When you open the lid of a large rice cooker, steam fills the air. Your hands and face turn red as you gently press the warm rice ball into shape. The fragrance of the seaweed, sesame seeds, salt, umeboshi plum, tsukudani (vegetables and shellfish cooked in soy sauce), miso, and the local vegetables all make our rice balls the best.

Why are Miho Museum rice balls naturally the best? This is because everything that goes into them is of the highest quality ingredients that are free of chemical fertilizers, preservatives, and additives. We gathered rice from all over Japan, all of which were raised using the Shumei Natural Agriculture farming method that is chemical and fertilizer-free, since the late 1990s. Our seaweed comes from the same suppliers as a long-established sushi shop in Tokyo. Our homemade, sun-dried, kettle-cooked salt comes from the pristine ocean waters of Miyakojima in Okinawa. Our umeboshi is specially pickled with the finest plums, shiso leaves, and salt. Our miso and soy sauce are also order made from the best soybeans, malted rice, salt, and wheat. All these ingredients, such as plum, shiso, soybean and wheat, are also cultivated using the Shumei Natural Agriculture farming method.



Our sesame seeds are also selected by hand for uniformity in the process of removing chaff and other debris.

One rice ball is flavored with fragrant miso mixed with minced scallions. One is coated with savory se same seeds. And one is made of an ancient strain of rice, which is seasoned simply with sea salt. We then arrange the rice balls with a wide selection of tsukudani―made from bamboo shoot, eggplant, burdock stalk, taranome (Aralia elata buds), butterbur sprouts, kelp, lotus root, and butterbur.



Our rice ball-makers, who use only these natural ingredients, say that they make the rice balls with care and hope that the rice balls can be eaten while still warm. They say everyone should experience every taste―the seaweed, sesame seeds, salt, and vegetables. All the textures and sensations should be savored―the soft and warm rice, the crispy seaweed, crunchy pickles. And all the fragrances should be taken in. Pause a moment, bite into your rice ball, enjoy the harmony of all the flavors. This is why we take pleasure in softly and gently forming every ball of rice. In each bite, we deliver the scent of the ocean and land, the life of the crops, and the hearts of those who nurture the fields and who are involved in the various processes to produce this tasty sensation.

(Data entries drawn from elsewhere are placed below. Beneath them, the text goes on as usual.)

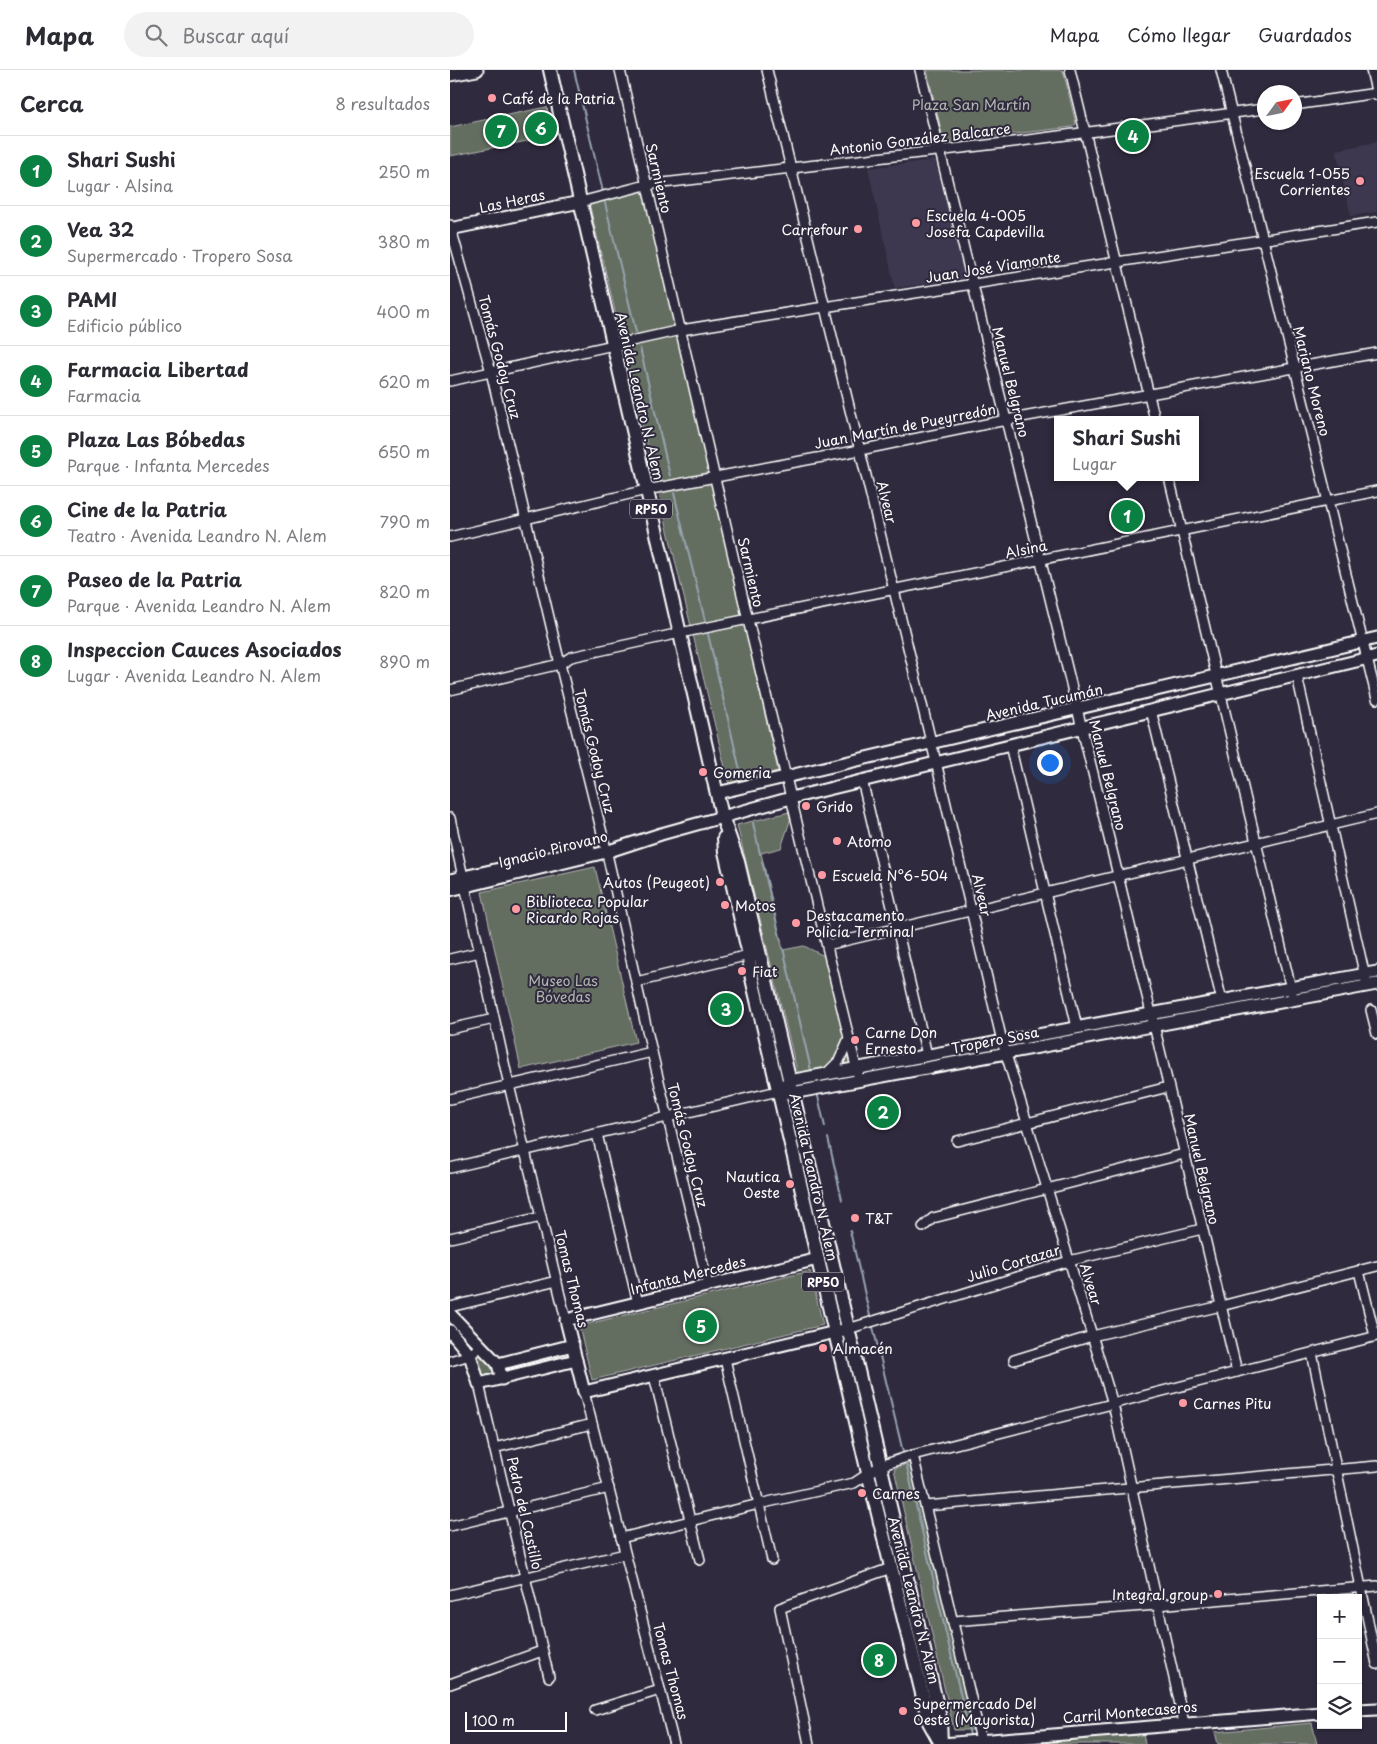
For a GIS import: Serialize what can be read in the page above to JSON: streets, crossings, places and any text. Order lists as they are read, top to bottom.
{
  "streets": {
    "main road": ["Avenida Leandro N. Alem", "RP50"],
    "street": [
      "Antonio González Balcarce",
      "Sarmiento",
      "Las Heras",
      "Juan José Viamonte",
      "Tomás Godoy Cruz",
      "Mariano Moreno",
      "Manuel Belgrano",
      "Juan Martín de Pueyrredón",
      "Alvear",
      "Alsina",
      "Avenida Tucumán",
      "Ignacio Pirovano",
      "Tropero Sosa",
      "Julio Cortazar",
      "Infanta Mercedes",
      "Tomas Thomas",
      "Pedro del Castillo",
      "Carril Montecaseros"
    ]
  },
  "crossings": [
    ["Antonio González Balcarce", "Sarmiento"],
    ["Antonio González Balcarce", "Las Heras"],
    ["Antonio González Balcarce", "Mariano Moreno"],
    ["Antonio González Balcarce", "Manuel Belgrano"],
    ["Antonio González Balcarce", "Avenida Leandro N. Alem"],
    ["Antonio González Balcarce", "Alvear"],
    ["Sarmiento", "Juan José Viamonte"],
    ["Sarmiento", "Juan Martín de Pueyrredón"],
    ["Sarmiento", "Alsina"],
    ["Sarmiento", "Avenida Tucumán"],
    ["Sarmiento", "Tropero Sosa"],
    ["Las Heras", "Tomás Godoy Cruz"],
    ["Las Heras", "Avenida Leandro N. Alem"],
    ["Juan José Viamonte", "Tomás Godoy Cruz"],
    ["Juan José Viamonte", "Mariano Moreno"],
    ["Juan José Viamonte", "Manuel Belgrano"],
    ["Juan José Viamonte", "Avenida Leandro N. Alem"],
    ["Juan José Viamonte", "Alvear"],
    ["Tomás Godoy Cruz", "Juan Martín de Pueyrredón"],
    ["Tomás Godoy Cruz", "Alsina"],
    ["Tomás Godoy Cruz", "Ignacio Pirovano"],
    ["Tomás Godoy Cruz", "Infanta Mercedes"],
    ["Mariano Moreno", "Juan Martín de Pueyrredón"],
    ["Mariano Moreno", "Alsina"],
    ["Mariano Moreno", "Avenida Tucumán"],
    ["Manuel Belgrano", "Juan Martín de Pueyrredón"],
    ["Manuel Belgrano", "Alsina"],
    ["Manuel Belgrano", "Avenida Tucumán"],
    ["Manuel Belgrano", "Tropero Sosa"],
    ["Manuel Belgrano", "Julio Cortazar"],
    ["Avenida Leandro N. Alem", "Juan Martín de Pueyrredón"],
    ["Avenida Leandro N. Alem", "Alsina"],
    ["Avenida Leandro N. Alem", "Avenida Tucumán"],
    ["Avenida Leandro N. Alem", "Ignacio Pirovano"],
    ["Avenida Leandro N. Alem", "Tropero Sosa"],
    ["Avenida Leandro N. Alem", "Julio Cortazar"],
    ["Avenida Leandro N. Alem", "Infanta Mercedes"],
    ["Juan Martín de Pueyrredón", "Alvear"],
    ["Alvear", "Alsina"],
    ["Alvear", "Avenida Tucumán"],
    ["Alvear", "Tropero Sosa"],
    ["Alvear", "Julio Cortazar"],
    ["Alvear", "Carril Montecaseros"],
    ["Ignacio Pirovano", "Tomas Thomas"],
    ["Julio Cortazar", "Tomas Thomas"],
    ["Infanta Mercedes", "Tomas Thomas"]
  ],
  "parks": ["Plaza San Martín", "Museo Las Bóvedas"],
  "places": [
    "Café de la Patria",
    "Escuela 1-055 Corrientes",
    "Escuela 4-005 Josefa Capdevilla",
    "Carrefour",
    "Gomeria",
    "Grido",
    "Atomo",
    "Escuela N°6-504",
    "Autos (Peugeot)",
    "Motos",
    "Biblioteca Popular Ricardo Rojas",
    "Destacamento Policía Terminal",
    "Fiat",
    "Carne Don Ernesto",
    "Nautica Oeste",
    "T&T",
    "Almacén",
    "Carnes Pitu",
    "Carnes",
    "Integral group",
    "Supermercado Del Oeste (Mayorista)"
  ],
  "scale_bar": "100 m",
  "north": "top right",
  "page": {
    "header": "Mapa",
    "search": "Buscar aquí",
    "nav": ["Mapa", "Cómo llegar", "Guardados"],
    "heading": ["Cerca", "8 resultados"],
    "pins": [
      "6",
      "7",
      "4",
      "1",
      "3",
      "2",
      "5",
      "8"
    ],
    "list": [
      {
        "mark": "1",
        "name": "Shari Sushi",
        "note": "Lugar · Alsina",
        "value": "250 m"
      },
      {
        "mark": "2",
        "name": "Vea 32",
        "note": "Supermercado · Tropero Sosa",
        "value": "380 m"
      },
      {
        "mark": "3",
        "name": "PAMI",
        "note": "Edificio público",
        "value": "400 m"
      },
      {
        "mark": "4",
        "name": "Farmacia Libertad",
        "note": "Farmacia",
        "value": "620 m"
      },
      {
        "mark": "5",
        "name": "Plaza Las Bóbedas",
        "note": "Parque · Infanta Mercedes",
        "value": "650 m"
      },
      {
        "mark": "6",
        "name": "Cine de la Patria",
        "note": "Teatro · Avenida Leandro N. Alem",
        "value": "790 m"
      },
      {
        "mark": "7",
        "name": "Paseo de la Patria",
        "note": "Parque · Avenida Leandro N. Alem",
        "value": "820 m"
      },
      {
        "mark": "8",
        "name": "Inspeccion Cauces Asociados",
        "note": "Lugar · Avenida Leandro N. Alem",
        "value": "890 m"
      }
    ],
    "popup": ["Shari Sushi", "Lugar"],
    "map_buttons": ["+", "−"],
    "scale": "100 m"
  }
}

In the early 1990s, the architect I.M. Pei, assigned with the task of designing MIHO MUSEUM, visited the mountains here. In this untrodden region, where the first narrow path was built, Mr. Pei, after passing mountains and valleys, arrived upon a peak, where he was served rice balls, wrapped in bamboo leaves, for lunch. These rice balls were filled with the hopes and dreams of a future museum, which led to the construction of Miho Museum. Even today, visitors can enjoy our rice-ball set, omusubi zen, at the Peach Valley Restaurant, which was named after Mr. Pei’s inspiration of creating the Chinese utopia Peach Blossom Spring.